### WHAT THE TASK REQUIRES
Reproduce the passage about Chloe at the Monster bar below word for word, in full.

### SUPPLIED TEXT
━━━━━━━━━━━━━━━━━━━━━━━━━━━━━━

Still, there are those homosexuals that still want to live the dream (or horror) of the gay lifestyle, and one of those people, I think, would be Chloe. Chloe took me to Monster for drinks. It's really a guys bar, but she really liked being there for the atmosphere. And to tell you the truth, she got scoped out by the men just as much as she did the women in Henrietta Hudsons. She was often mistaken there for a boy even with her feminine looks. She had kind of a Justin Bieber-type look going on. She loved it because she wasn't in a,"straight bar," like the kind she worked in.

"You should have seen this creep last night," Chloe said to me as she sipped her Corona. "This dude was such a  dick. He spent a good half-an-hour trying to buy this girl a drink, who was with her boyfriend at the time. That is soooo sketchy. The worst part though," she continued. "This girl was actually checking him out and going for the whole act. She was pretty and all, but come on! He's a dog and a skeeve!"

"Kind of like that action that is happening over there?" I asked pointing to the bar where one guy who was holding hands with another was most obviously checking out another guy who was also with what appeared to be his own boyfriend.

━━━━━━━━━━━━━━━━━━━━━━━━━━━━━━

### RECORD SET
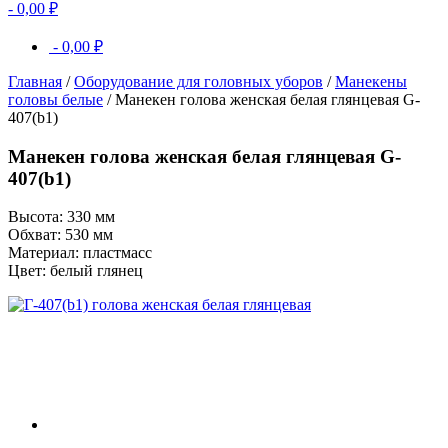
-
0,00
₽
-
0,00
₽
Главная
/
Оборудование для головных уборов
/
Манекены
головы белые
/ Манекен голова женская белая глянцевая G-
407(b1)
Манекен голова женская белая глянцевая G-
407(b1)
Высота: 330 мм
Обхват: 530 мм
Материал: пластмасс
Цвет: белый глянец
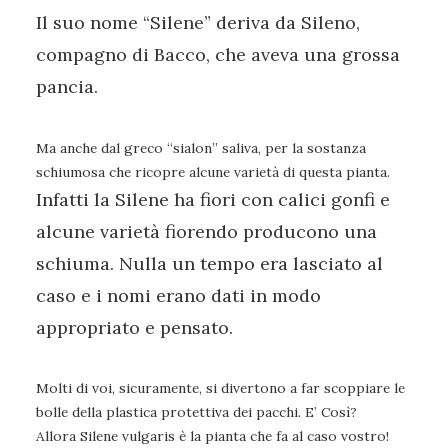
Il suo nome “Silene” deriva da Sileno,
compagno di Bacco, che aveva una grossa
pancia.
Ma anche dal greco “sialon” saliva, per la sostanza
schiumosa che ricopre alcune varietà di questa pianta.
Infatti la Silene ha fiori con calici gonfi e
alcune varietà fiorendo producono una
schiuma. Nulla un tempo era lasciato al
caso e i nomi erano dati in modo
appropriato e pensato.
Molti di voi, sicuramente, si divertono a far scoppiare le
bolle della plastica protettiva dei pacchi. E’ Così?
Allora Silene vulgaris è la pianta che fa al caso vostro!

━━━━━━━━━━━━━━━━━━━━━━━━━━━━━━

### EXERCISE RESPONSE
Still, there are those homosexuals that still want to live the dream (or horror) of the gay lifestyle, and one of those people, I think, would be Chloe. Chloe took me to Monster for drinks. It's really a guys bar, but she really liked being there for the atmosphere. And to tell you the truth, she got scoped out by the men just as much as she did the women in Henrietta Hudsons. She was often mistaken there for a boy even with her feminine looks. She had kind of a Justin Bieber-type look going on. She loved it because she wasn't in a,"straight bar," like the kind she worked in.

"You should have seen this creep last night," Chloe said to me as she sipped her Corona. "This dude was such a  dick. He spent a good half-an-hour trying to buy this girl a drink, who was with her boyfriend at the time. That is soooo sketchy. The worst part though," she continued. "This girl was actually checking him out and going for the whole act. She was pretty and all, but come on! He's a dog and a skeeve!"

"Kind of like that action that is happening over there?" I asked pointing to the bar where one guy who was holding hands with another was most obviously checking out another guy who was also with what appeared to be his own boyfriend.